_What the task asks_. None of the pictures should be copied, though every line of the listing must be printed exactly.

_Source information_.
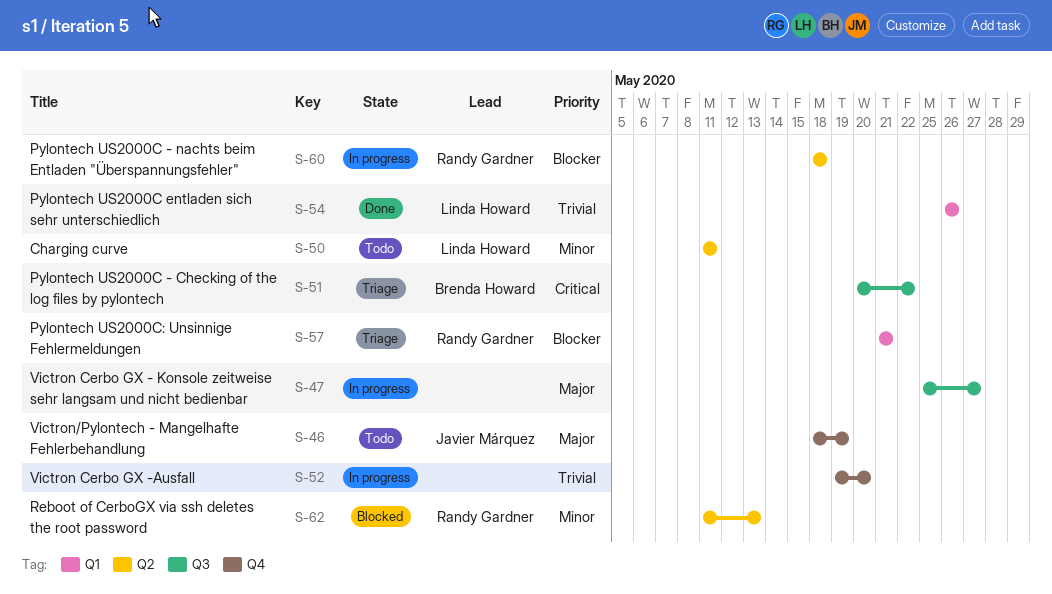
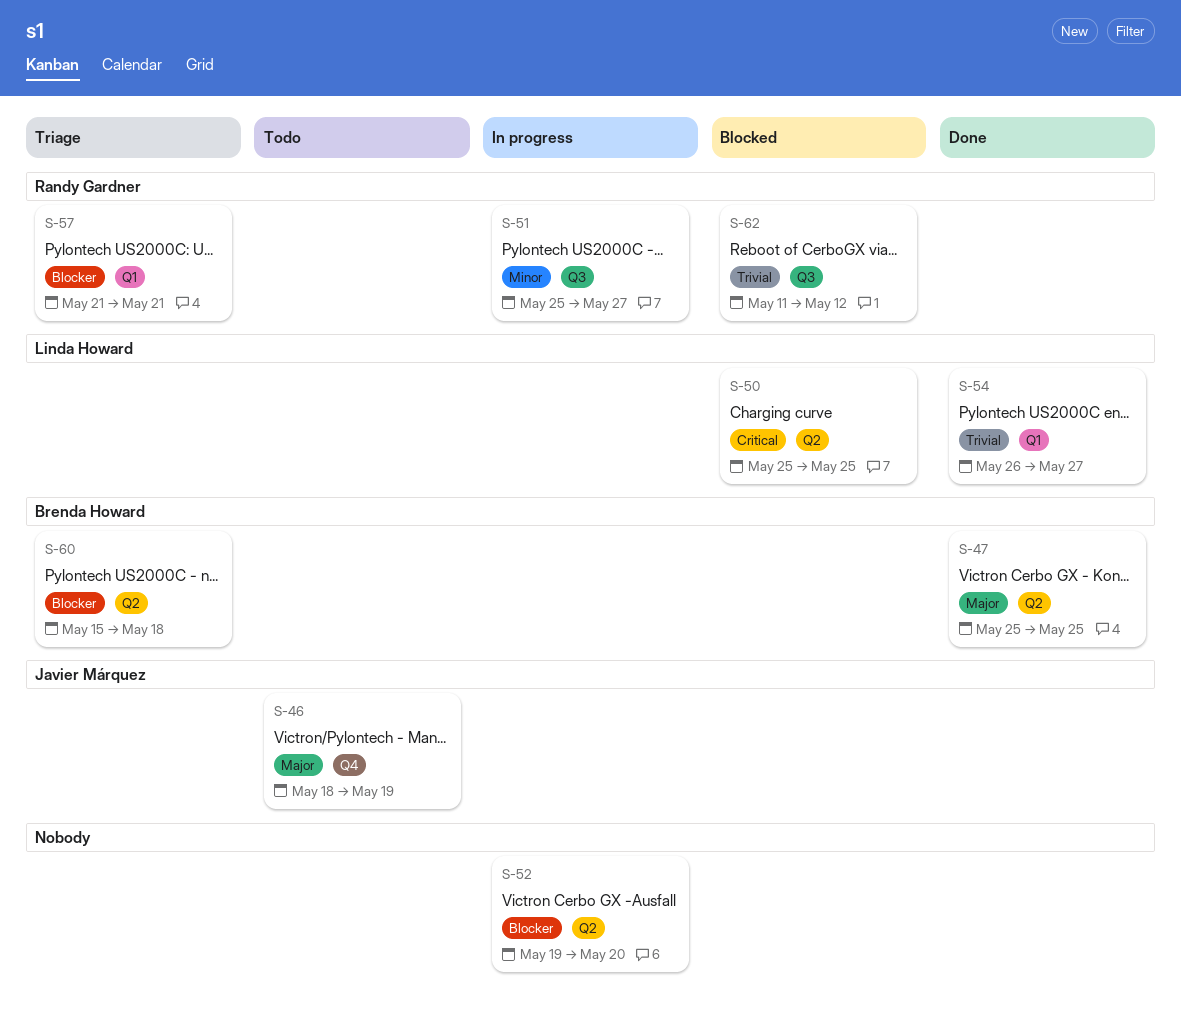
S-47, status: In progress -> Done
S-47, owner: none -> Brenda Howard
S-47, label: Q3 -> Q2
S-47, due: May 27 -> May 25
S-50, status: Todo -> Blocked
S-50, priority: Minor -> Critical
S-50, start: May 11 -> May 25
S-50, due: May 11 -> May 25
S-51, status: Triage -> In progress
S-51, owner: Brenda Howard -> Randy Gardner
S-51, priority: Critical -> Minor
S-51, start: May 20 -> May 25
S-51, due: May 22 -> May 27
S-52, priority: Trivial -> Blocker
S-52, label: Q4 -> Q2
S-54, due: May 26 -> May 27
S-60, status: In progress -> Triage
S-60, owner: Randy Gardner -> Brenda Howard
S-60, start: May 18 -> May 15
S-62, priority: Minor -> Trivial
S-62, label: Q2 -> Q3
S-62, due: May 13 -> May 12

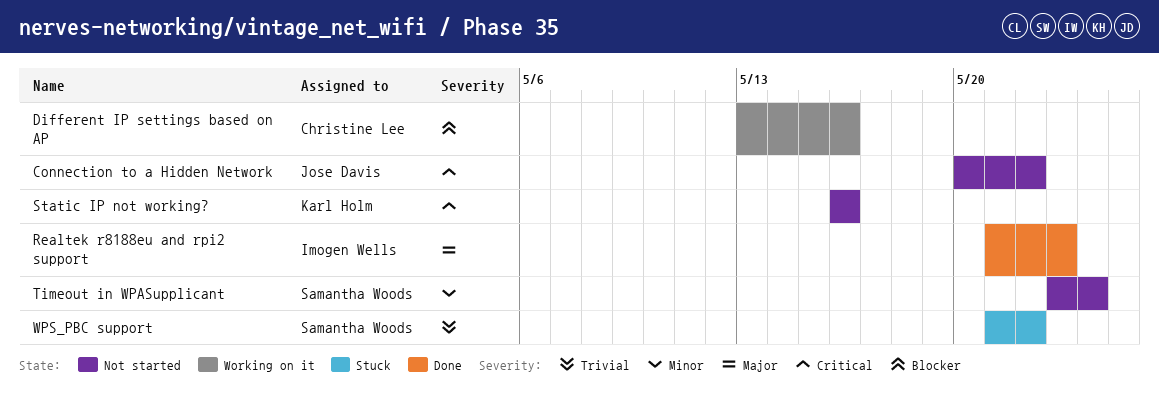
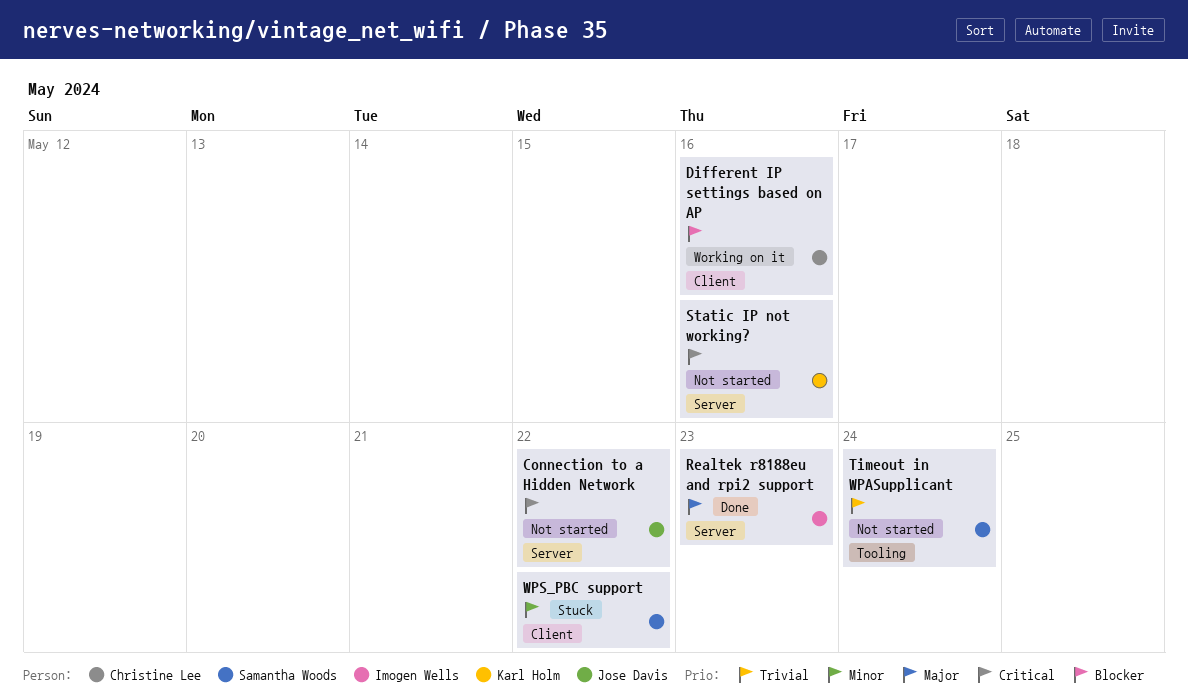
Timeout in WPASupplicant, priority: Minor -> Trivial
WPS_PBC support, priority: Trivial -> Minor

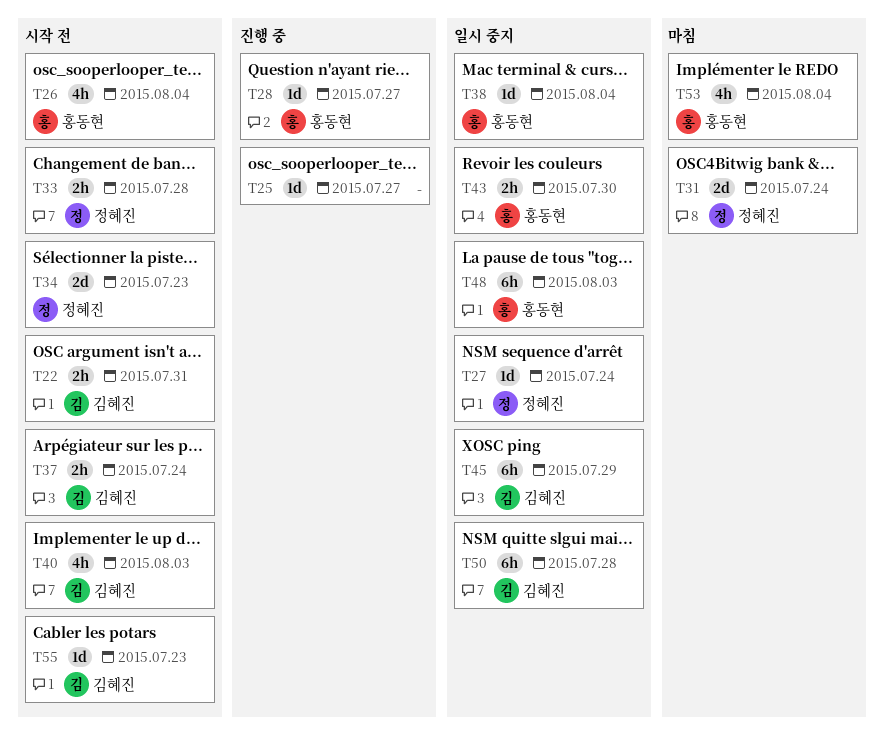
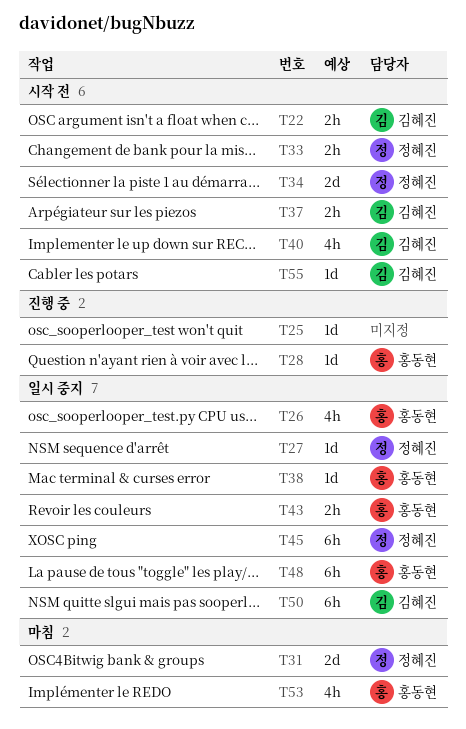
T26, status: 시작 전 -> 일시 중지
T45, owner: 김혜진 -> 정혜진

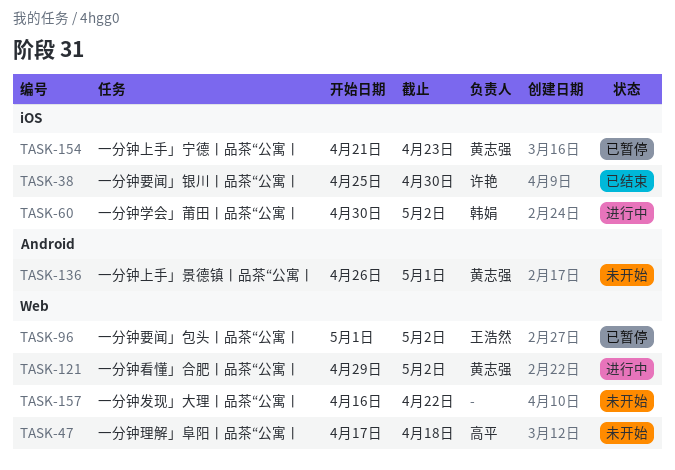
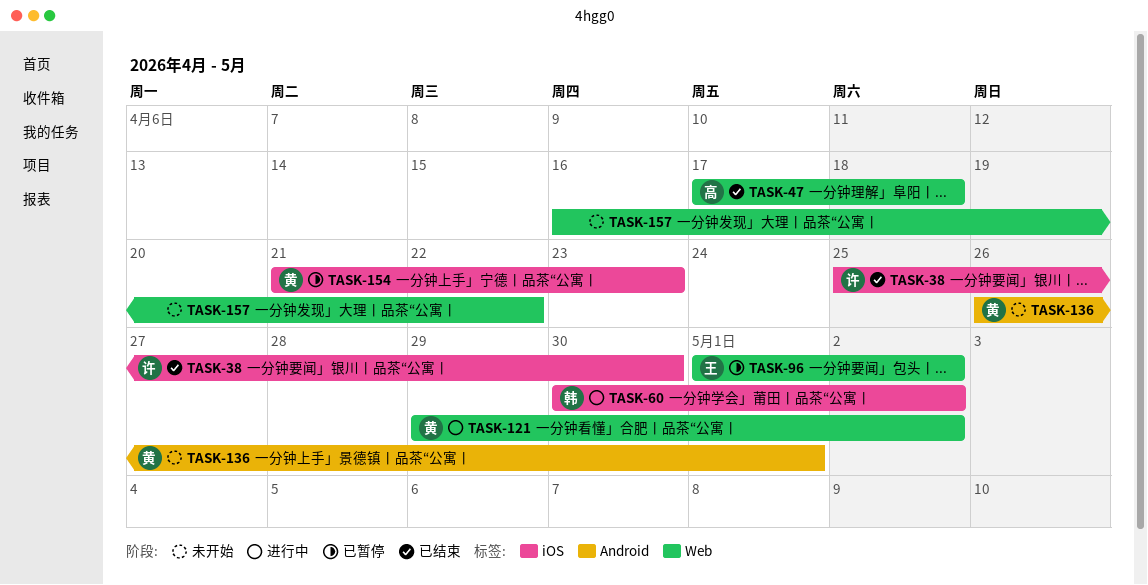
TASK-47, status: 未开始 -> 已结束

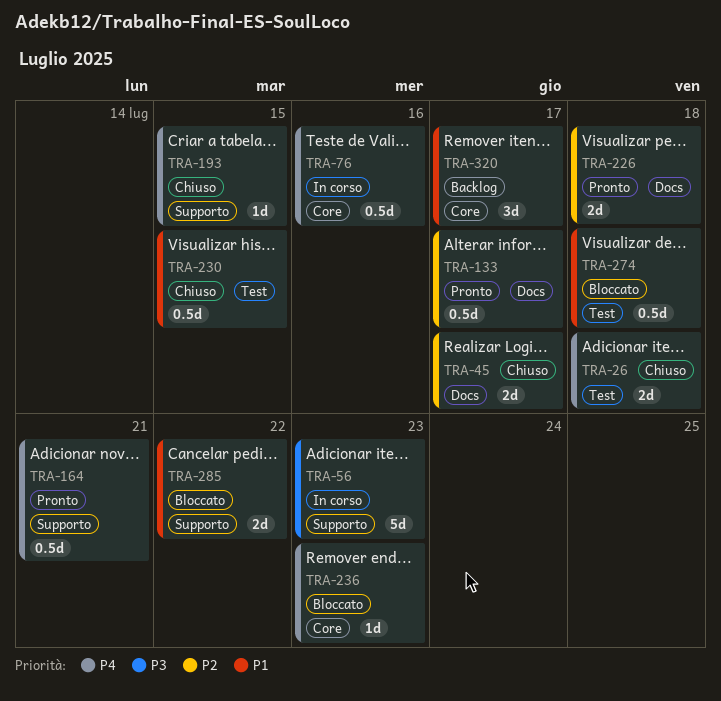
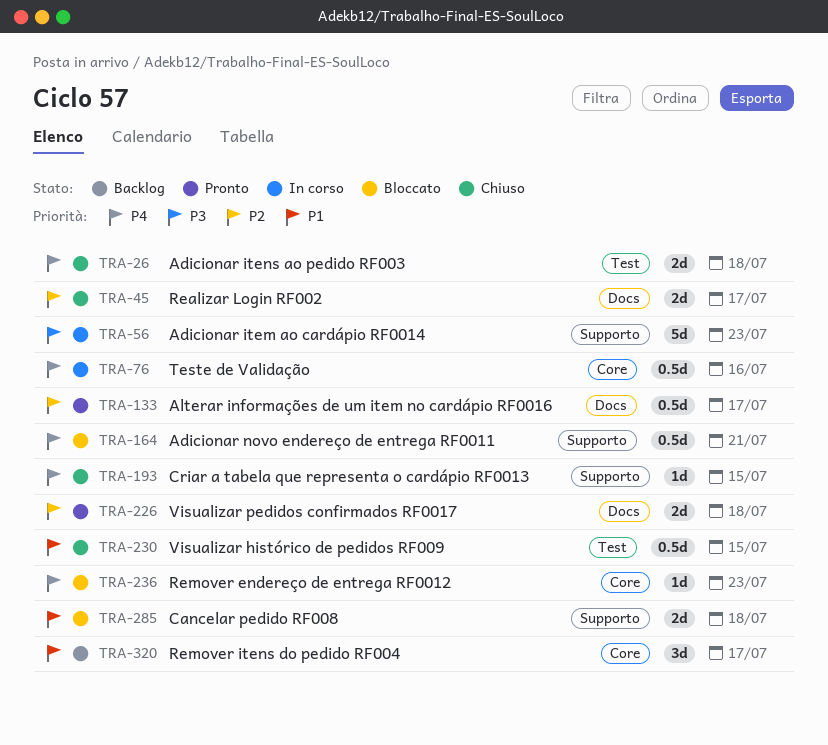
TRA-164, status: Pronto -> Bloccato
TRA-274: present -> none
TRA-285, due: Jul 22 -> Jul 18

_Reply to the exercise_.
S-47, status: In progress -> Done
S-47, owner: none -> Brenda Howard
S-47, label: Q3 -> Q2
S-47, due: May 27 -> May 25
S-50, status: Todo -> Blocked
S-50, priority: Minor -> Critical
S-50, start: May 11 -> May 25
S-50, due: May 11 -> May 25
S-51, status: Triage -> In progress
S-51, owner: Brenda Howard -> Randy Gardner
S-51, priority: Critical -> Minor
S-51, start: May 20 -> May 25
S-51, due: May 22 -> May 27
S-52, priority: Trivial -> Blocker
S-52, label: Q4 -> Q2
S-54, due: May 26 -> May 27
S-60, status: In progress -> Triage
S-60, owner: Randy Gardner -> Brenda Howard
S-60, start: May 18 -> May 15
S-62, priority: Minor -> Trivial
S-62, label: Q2 -> Q3
S-62, due: May 13 -> May 12

Timeout in WPASupplicant, priority: Minor -> Trivial
WPS_PBC support, priority: Trivial -> Minor

T26, status: 시작 전 -> 일시 중지
T45, owner: 김혜진 -> 정혜진

TASK-47, status: 未开始 -> 已结束

TRA-164, status: Pronto -> Bloccato
TRA-274: present -> none
TRA-285, due: Jul 22 -> Jul 18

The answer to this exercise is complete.